10/02/2013

ceritannya galau :D



Sebuah harapan muncul di waktu yang tepat. Ketika hati ini sudah tidak berani bergantung kepada siapapun. Kau datang menawarkan jutaan warna, menimpa kebiruan yang telah lama aku rasakan. Namun itu semua masih sebatas tawaran kan? atau hanya aku saja yang menganggapnya?

Akal sehat ini bertanya kepada hati, “apa yang paling menyakitkan?” hati menjawab, “ketika aku memilih seseorang, namun orang itu memilih orang lain” akal kembali bertanya, “lalu? Ada lagi kah?” “ada, ketika aku memilih seseorang, namun orang itu memilih orang lain yang menyiakannya”. Aku tidak tahu mana yang salah diantara kita. Aku tidak berani menyimpulkan siapa yang salah berjuang. Aku memang terlalu pengecut. Aku takut hanya mendapatkan kecewa, tapi aku tak mau sia-sia dengan semua perjuanganku untukmu. Kau juga begitu kan? kau tak mau kehilangan aku, namun tak berani melupakan dia. Itu adil untukmu dan dia, namun tidak untukku.
Kita bagai sebuah rantai makanan. Aku hanya menjadi produsen yang menyediakan kasih sayang untuk mu. Yang kau ambil dengan cuma-cuma sementara itu kau sediakan kasih sayang mu untuknya. Kini aku tahu rasanya menjadi penyedia. Namun aku tak sepenuhnya sama dengan produsen. Produsen sangat diperlukan, tanpanya tidak ada kehidupan. Tapi aku? Mungkin tanpa kehadiranku kau justru semakin bahagia. Semakin bisa memberikan kasih mu pada dia. apa aku pergi saja?

Aku bukan seorang yang terbiasa menulis, apalagi menulis tentang perasaanku. Tapi entah mengapa malam ini seolah aku berlagak layaknya pujangga yang tak henti berkarya. Mungkin karena emosi ini rsudah penuh, tak tahu harus kemana ku membuangnya. Aku tak pernah mengira semuanya akan jadi seperti ini. Dulu aku mengenal cinta, tapi tak pernah serumit ini. Apa aku terlalu mengikuti hati? Seolah aku menjadi budak atas rasa sayang ini. Aku juga pernah kecewa bahkan sampai terluka dan aku tak berani mengingatnya lagi. Mengingat sakitnya saja aku pilu, bagaimana jika harus merasakannya lagi. Kini aku ingin menyebrang ke lain pulau, namun tersapu ombak dan terombang-ambing ditengah lautan. Tak bisa kembali dan tak mampu melanjutkan. Hanya dapat menunggu sebuah bantuan sambil merasa kesakitan.

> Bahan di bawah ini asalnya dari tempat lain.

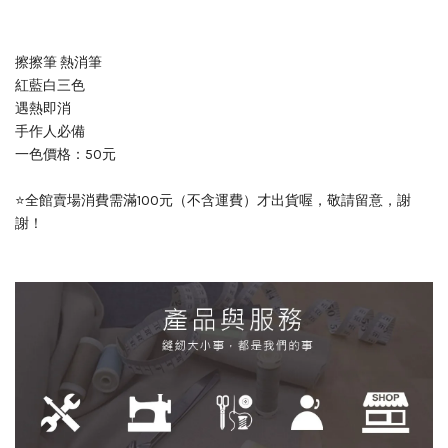
擦擦筆 熱消筆
紅藍白三色
遇熱即消
手作人必備
一色價格：50元
⭐全館賣場消費需滿100元（不含運費）才出貨喔，敬請留意，謝
謝！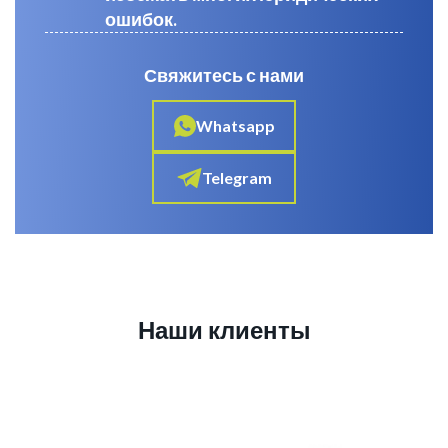
ошибок.
Свяжитесь с нами
Whatsapp
Telegram
Наши клиенты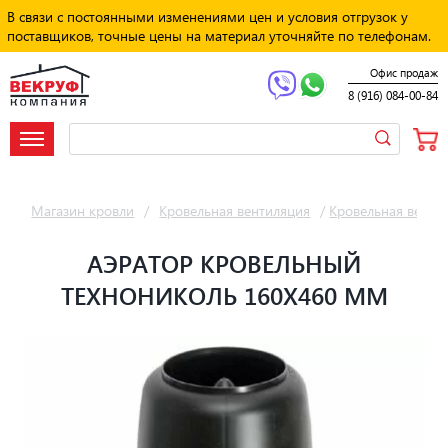
В связи с постоянными изменениями цен и условия отгрузок у
поставщиков, точные цены на материал уточняйте по телефонам.
Офис продаж
8 (916) 084-00-84
Магазин кровли
/
Кровельная вентиляция
/
Кровельная венти
АЭРАТОР КРОВЕЛЬНЫЙ
ТЕХНОНИКОЛЬ 160Х460 ММ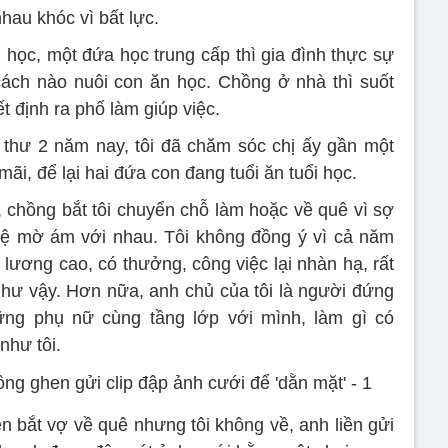
nhau khóc vì bất lực.
 học, một đứa học trung cấp thì gia đình thực sự
cách nào nuôi con ăn học. Chồng ở nhà thì suốt
t định ra phố làm giúp việc.
 thư 2 năm nay, tôi đã chăm sóc chị ấy gần một
mãi, để lại hai đứa con đang tuổi ăn tuổi học.
t, chồng bắt tôi chuyển chỗ làm hoặc về quê vì sợ
 hệ mờ ám với nhau. Tôi không đồng ý vì cả năm
t, lương cao, có thưởng, công việc lại nhàn hạ, rất
như vậy. Hơn nữa, anh chủ của tôi là người đứng
ững phụ nữ cùng tầng lớp với mình, làm gì có
như tôi.
iện bắt vợ về quê nhưng tôi không về, anh liền gửi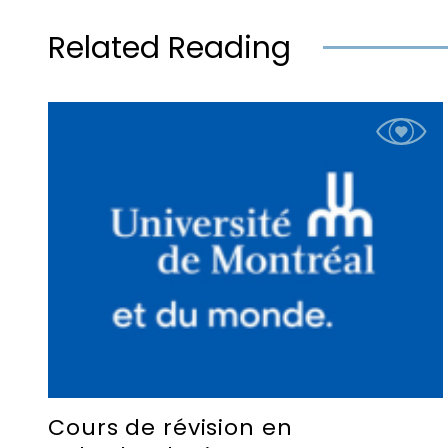
Related Reading
Cours de révision en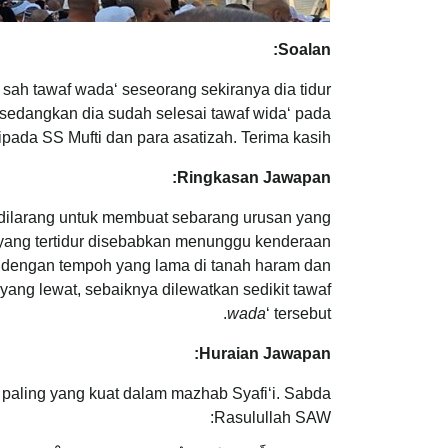
Soalan:
ah tawaf wada‘ seseorang sekiranya dia tidur
edangkan dia sudah selesai tawaf wida‘ pada
pada SS Mufti dan para asatizah. Terima kasih.
Ringkasan Jawapan:
dilarang untuk membuat sebarang urusan yang
 yang tertidur disebabkan menunggu kenderaan
ap dengan tempoh yang lama di tanah haram dan
ang lewat, sebaiknya dilewatkan sedikit tawaf
wada
‘ tersebut.
Huraian Jawapan:
 paling yang kuat dalam mazhab Syafi‘i. Sabda
Rasulullah SAW: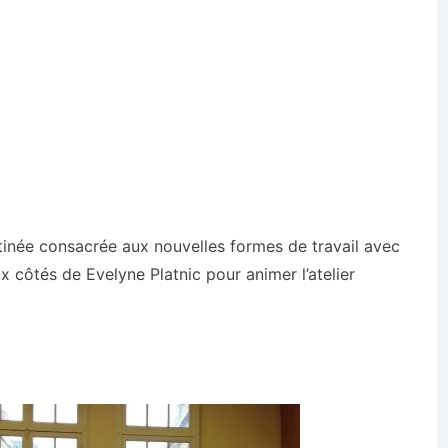
inée consacrée aux nouvelles formes de travail avec
aux côtés de Evelyne Platnic pour animer l’atelier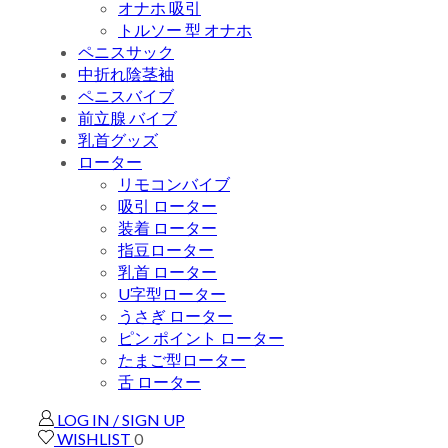
オナホ 吸引
トルソー 型 オナホ
ペニスサック
中折れ陰茎袖
ペニスバイブ
前立腺 バイブ
乳首グッズ
ローター
リモコンバイブ
吸引 ローター
装着 ローター
指豆ローター
乳首 ローター
U字型ローター
うさぎ ローター
ピン ポイント ローター
たまご型ローター
舌 ローター
LOG IN / SIGN UP
WISHLIST
0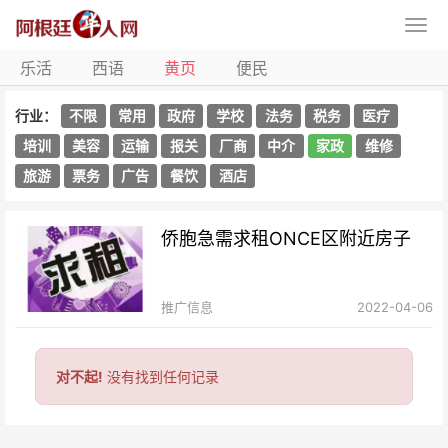
乐活
西语
黄页
便民
行业：
不限
常用
政府
学校
法务
税务
医疗
培训
美容
运输
报关
厂商
中介
家政
维修
旅游
票务
广告
餐饮
酒店
侨胞急需求租ONCE区附近房子
推广信息
2022-04-06
对不起!
没有找到任何记录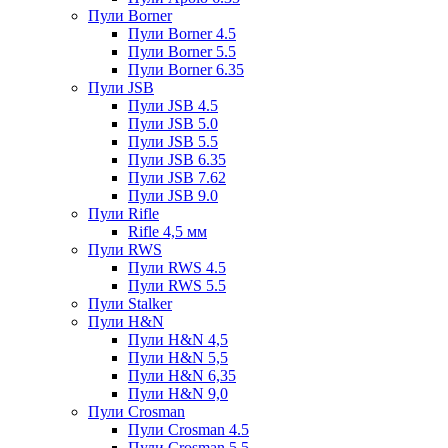
Пули Borner
Пули Borner 4.5
Пули Borner 5.5
Пули Borner 6.35
Пули JSB
Пули JSB 4.5
Пули JSB 5.0
Пули JSB 5.5
Пули JSB 6.35
Пули JSB 7.62
Пули JSB 9.0
Пули Rifle
Rifle 4,5 мм
Пули RWS
Пули RWS 4.5
Пули RWS 5.5
Пули Stalker
Пули H&N
Пули H&N 4,5
Пули H&N 5,5
Пули H&N 6,35
Пули H&N 9,0
Пули Crosman
Пули Crosman 4.5
Пули Crosman 5.5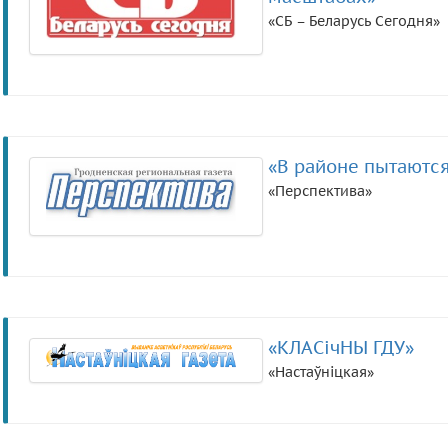
«СБ – Беларусь Сегодня»
«В районе пытаются
«Перспектива»
«КЛАСічНЫ ГДУ»
«Настаўніцкая»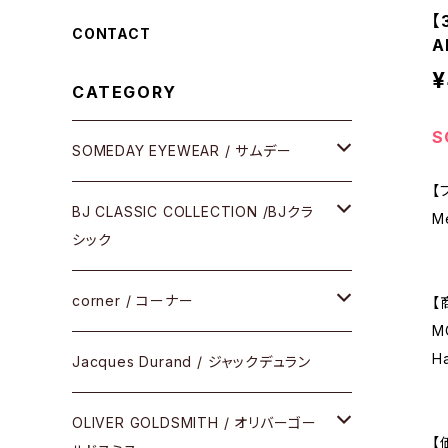
【
CONTACT
A
¥
CATEGORY
S
SOMEDAY EYEWEAR / サムデー
【
メガネ
BJ CLASSIC COLLECTION /BJクラ
M
シック
サングラス
CELLULOID（CRAFTSMAN EDITION）
corner / コーナー
【
M
アパレル
Ha
SHINBARI（CRAFTSMAN EDITION）
リサーチシリーズ
Jacques Durand / ジャックデュラン
その他
URUSHI（CRAFTSMAN EDITION）
サブリメイションシリーズ
OLIVER GOLDSMITH / オリバーゴー
【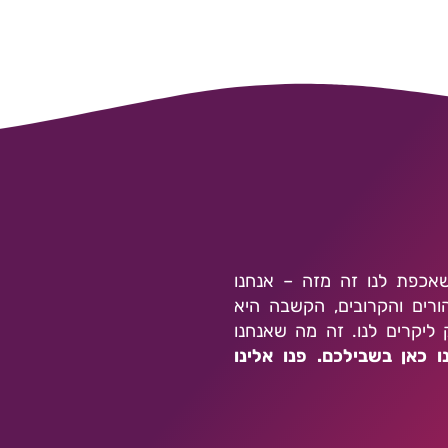
שאכפת לנו זה מזה – אנחנו
ורים והקרובים, הקשבה היא
ליקרים לנו. זה מה שאנחנו
ו כאן בשבילכם. פנו אלינו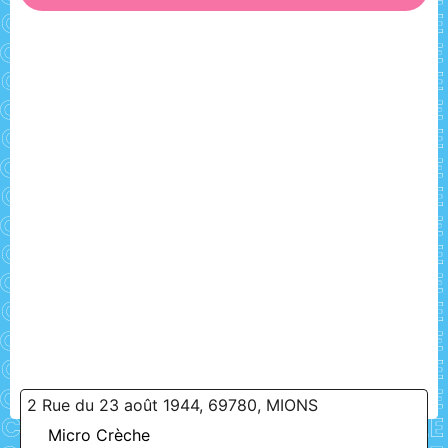
2 Rue du 23 août 1944, 69780, MIONS
Micro Crèche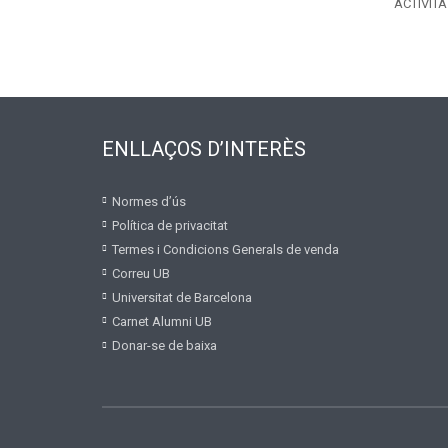
ACTIVIT
ENLLAÇOS D’INTERÈS
Normes d’ús
Política de privacitat
Termes i Condicions Generals de venda
Correu UB
Universitat de Barcelona
Carnet Alumni UB
Donar-se de baixa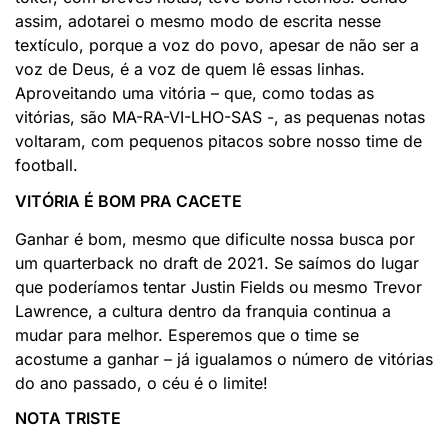
assim, adotarei o mesmo modo de escrita nesse
textículo, porque a voz do povo, apesar de não ser a
voz de Deus, é a voz de quem lê essas linhas.
Aproveitando uma vitória – que, como todas as
vitórias, são MA-RA-VI-LHO-SAS -, as pequenas notas
voltaram, com pequenos pitacos sobre nosso time de
football.
VITÓRIA É BOM PRA CACETE
Ganhar é bom, mesmo que dificulte nossa busca por
um quarterback no draft de 2021. Se saímos do lugar
que poderíamos tentar Justin Fields ou mesmo Trevor
Lawrence, a cultura dentro da franquia continua a
mudar para melhor. Esperemos que o time se
acostume a ganhar – já igualamos o número de vitórias
do ano passado, o céu é o limite!
NOTA TRISTE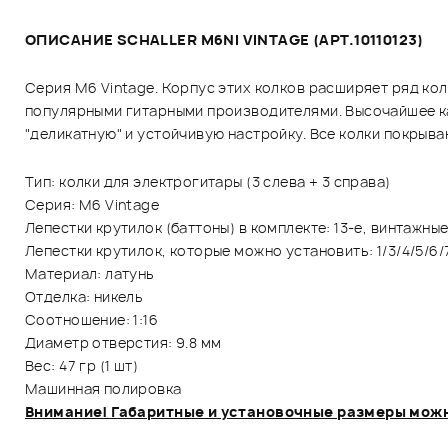
ОПИСАНИЕ SCHALLER M6NI VINTAGE (АРТ.10110123)
Серия M6 Vintage. Корпус этих колков расширяет ряд кол
популярными гитарными производителями. Высочайшее к
"деликатную" и устойчивую настройку. Все колки покры
Тип: колки для электрогитары (3 слева + 3 справа)
Серия: M6 Vintage
Лепестки крутилок (баттоны) в комплекте: 13-е, винтажны
Лепестки крутилок, которые можно установить: 1/3/4/5/6/7
Материал: латунь
Отделка: никель
Соотношение: 1:16
Диаметр отверстия: 9.8 мм
Вес: 47 гр (1 шт)
Машинная полировка
Внимание! Габаритные и установочные размеры можн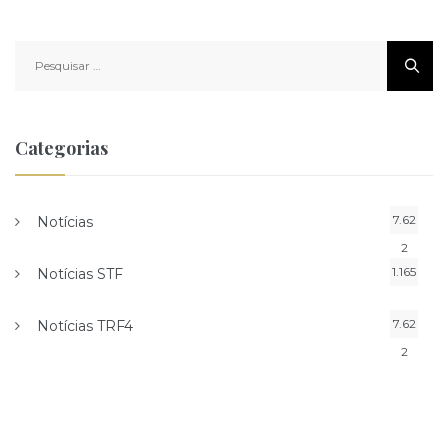
Pesquisar
por:
Categorias
7.62
Notícias
2
1.165
Notícias STF
7.62
Notícias TRF4
2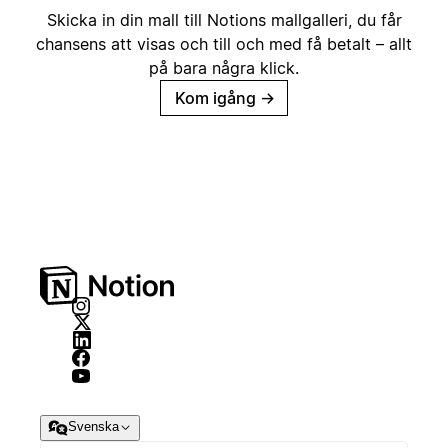
Skicka in din mall till Notions mallgalleri, du får
chansens att visas och till och med få betalt – allt
på bara några klick.
Kom igång
→
Svenska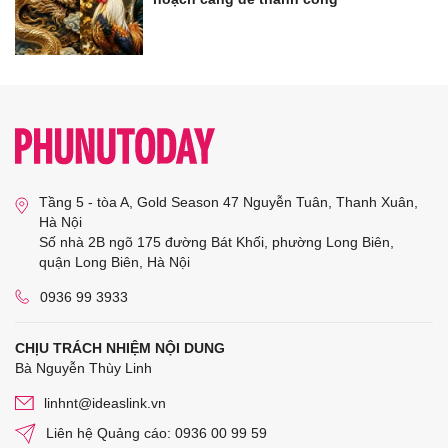
Tầng 5 - tòa A, Gold Season 47 Nguyễn Tuân, Thanh Xuân,
Hà Nội
Số nhà 2B ngõ 175 đường Bát Khối, phường Long Biên,
quận Long Biên, Hà Nội
0936 99 3933
CHỊU TRÁCH NHIỆM NỘI DUNG
Bà Nguyễn Thùy Linh
linhnt@ideaslink.vn
Liên hệ Quảng cáo: 0936 00 99 59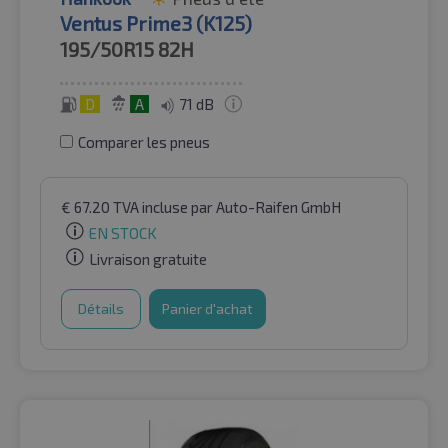
Ventus Prime3 (K125)
195/50R15
82H
D
A
71 dB
Comparer les pneus
€
67.20
TVA incluse
par Auto-Raifen GmbH
EN STOCK
Livraison gratuite
Détails
Panier d'achat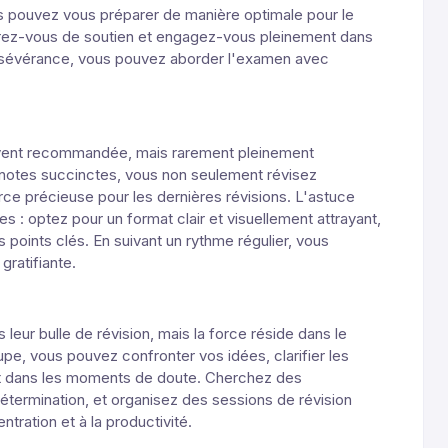
s pouvez vous préparer de manière optimale pour le
rez-vous de soutien et engagez-vous pleinement dans
ersévérance, vous pouvez aborder l'examen avec
vent recommandée, mais rarement pleinement
notes succinctes, vous non seulement révisez
e précieuse pour les dernières révisions. L'astuce
s : optez pour un format clair et visuellement attrayant,
 points clés. En suivant un rythme régulier, vous
gratifiante.
 leur bulle de révision, mais la force réside dans le
oupe, vous pouvez confronter vos idées, clarifier les
t dans les moments de doute. Cherchez des
termination, et organisez des sessions de révision
tration et à la productivité.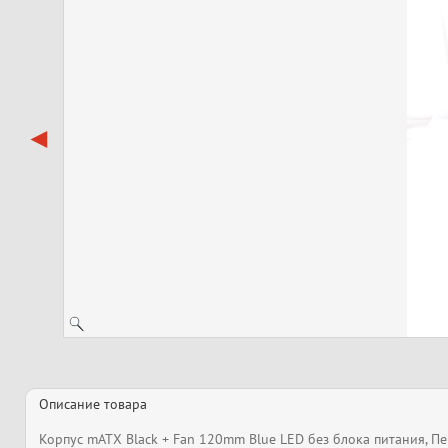
Описание товара
Корпус mATX Black + Fan 120mm Blue LED без блока питания, Пер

Sakit mungkin akan jadi porsi wajibku kedepan nanti. Kesendirian sudah akrab denganku. Aku pernah sendiri ketika aku belum mengenalmu. Namun kesakitan? Aku tak berani membayangkannya. Aku lelaki yang tak terbiasa menangis, aku lebih senang menahannya dalam batin, menyembunyikan dengan senyuman dan merahasiakannya dengan tawa riang. Tapi akhirnya semua itu kalah dan sakitnya justru semakin menjadi. Aku sering memikirkan caranya agar aku dapat pergi. Namun semua tak semudah teoriku. Teori bodoh yang tercipta dari kesakitan.
Apa aku orang baik? Ya, aku baik. Aku orang yang selalu memberimu perhatian, yang selalu berusaha ada ketika kau membutuhkanku. Namun disisi lain aku orang jahat. Perhatian itu memang tak seharusnya kuberikan padamu. Diluar sana ada yang seharusnya memberikan itu semua kepadamu. Itu memang sistemnya. Aku lah si pelanggar sistem, tak mematuhi aturannya. Wajar jika aku terluka, itu konsekuensinya. Tapi bagaimana tentang semua film yang memberikan akhir bahagia bagi orang-orang yang membangkang? Aku selalu ingin jadi seperti itu. Ingin jadi aktor utama bersamamu. Namun realitanya aku hanya penjadi figurannya.

Kini aku tak berani menghadapi waktu. Terlalu pedih untuk mengetahui masa depan. Apalagi jika menyaksikanmu bahagia bersamanya. Haha aku memang pembangkan yang terlalu pesimis. Pantas saja tak pernah jadi peran utama. Kini aku masih terombang-ambing, berharap ada kapal yang akan membawaku ke pelabuhan, atau jika tidak aku akan mati bersama hiu-hiu yang sedari tadi menatapku kejam.